Tell him you have left right before he heads home and you won't have any reason to feel badly about what you have done because there will hopefully be none of the negative consequences of a soldier with his head up his butt.

smackie9
04-21-2010, 08:18 PM
While it is well and good to say that he deserves no consideration, you will be the one to live with it if knowing you are leaving causes him to be careless and get killed and perhaps someone else as well. You can take care of business without telling him what you are doing. Get your new place and put his things in storage. I would because I tend to be much nicer than is necessary, plan on paying the storage rental for a month or two after he gets back so that he has time to get his ducks in a row and get a new place without losing his things.

Tell him you have left right before he heads home and you won't have any reason to feel badly about what you have done because there will hopefully be none of the negative consequences of a soldier with his head up his butt.

Read her other post.......it might be worth having his head shot off.

packagedealx3
04-22-2010, 08:49 PM
I agree with you that the guy is a total douche, but I know that I would have a problem living with it if I felt at all like the emotional upheaval of my Dear John letter could have caused someone's death.

More importantly, every soldier out there depends on the other one(s) watching his back, so what's he supposed to do if that person has his head up his rear thinking about his wife leaving him?
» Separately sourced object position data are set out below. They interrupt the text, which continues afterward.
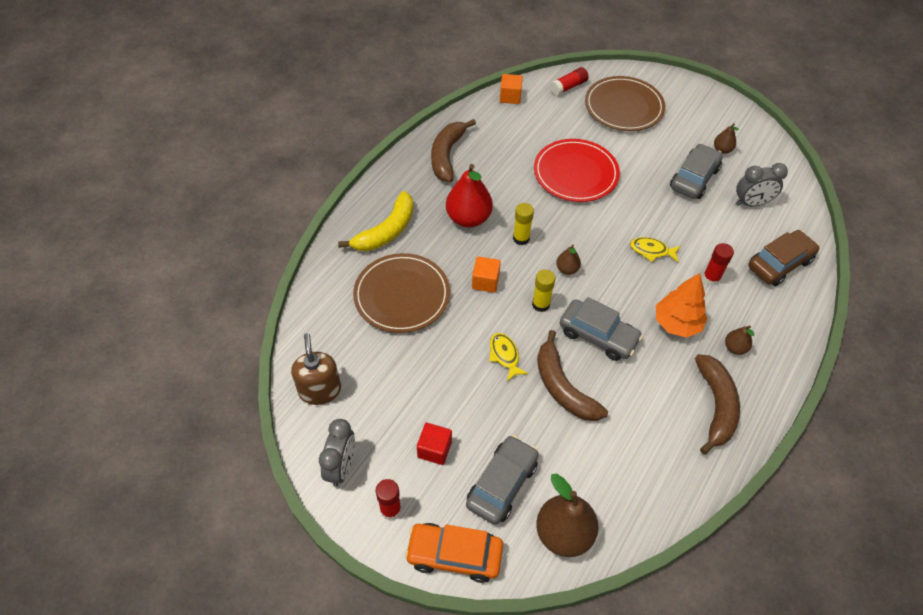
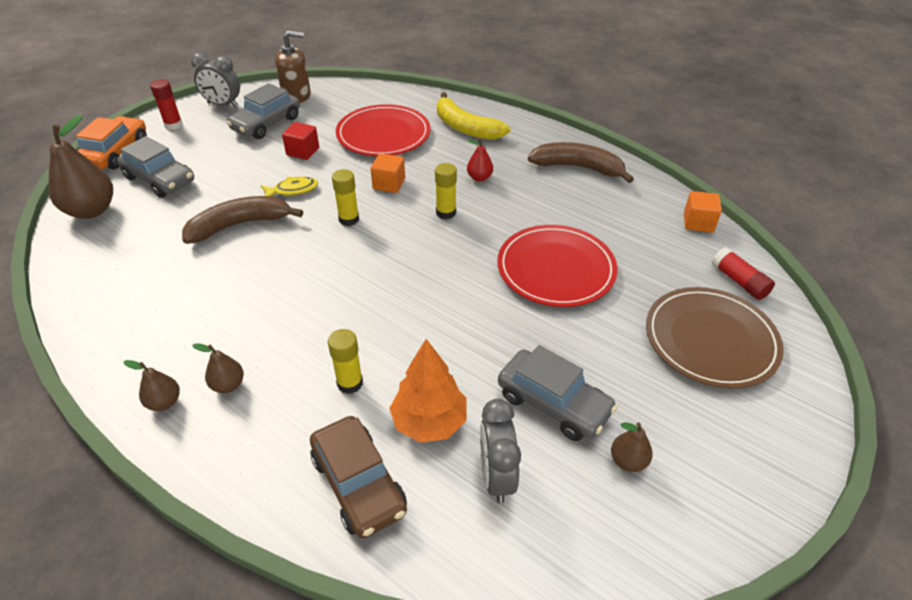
camera: 95 degrees right, 10 degrees down
brown plate [353,253,450,333] -> red plate [336,104,430,156]
red cube [417,423,452,465] -> red cube moved to [282,122,319,160]
red pear [446,164,493,228] -> red pear [467,139,493,181], size x0.50
brown pear [556,245,581,275] -> brown pear moved to [123,360,180,411]
grey car [560,297,643,361] -> grey car moved to [227,83,300,139]
yellow fish [630,237,680,262] -> none
orange tree [656,273,707,338] -> orange tree moved to [389,339,467,443]
brown banana [695,354,740,454] -> none
red glue stick [703,243,734,286] -> yellow glue stick [328,329,363,394]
In this type of job, what you do does not only affect the individual, he could wind up taking a lot of his fellows with him if he does something really stupid.

Some people might think it is indicative of a doormat but I generally base my decisions on how I will behave based on what I would wish done to me and without regard for what the person "deserves." A few years back, one of the gals in the neighborhood got pissed at me and cussed me out in my best friend's yard. Then not long after that she hollered some choice words across the street when I stopped to pick up our other mutual friend. She was talking shit as often as possible and my kids were furious but I told them I would beat their butts if I found out they said anything to her or her kids, and she had pretty much gotten her kids in on the deal too. I told my kids that I wasn't stooping to her level of behavior and that people like B are usually their own worst enemies. Now, I can cuss someone out in a heartbeat if I think they are treating someone badly so it wasn't easy holding my tongue.

I couldn't have hoped for a better object lesson for my kids. She and the one gal had been friends for 13 years but between the way she treated me, and my friend having to choose who to invite to things because after 2 years the woman wouldn't let it go, she wound up severing the friendship. Our other friend wound up pretty much doing the same, he just stopped talking to her when she came over. He told me that she had to learn that she couldn't bull doze over everything in life. I tried to be civil and get past it because things were so uncomfortable for my friends but she would never even acknowledge it if I said hello. What my children saw was someone reaping what they sowed as she lost the only two friends she spent much time with.

The OP obviously made a mistake rushing into the relationship and needs to do what is required to take care of herself but she doesn't have to tell him until he is out of harm's way. I was married to a rat for 14 years so I can fully understand that the thought of someone's demise isn't always sad, on a bad day I wouldn't do something that I know could produce tragic results.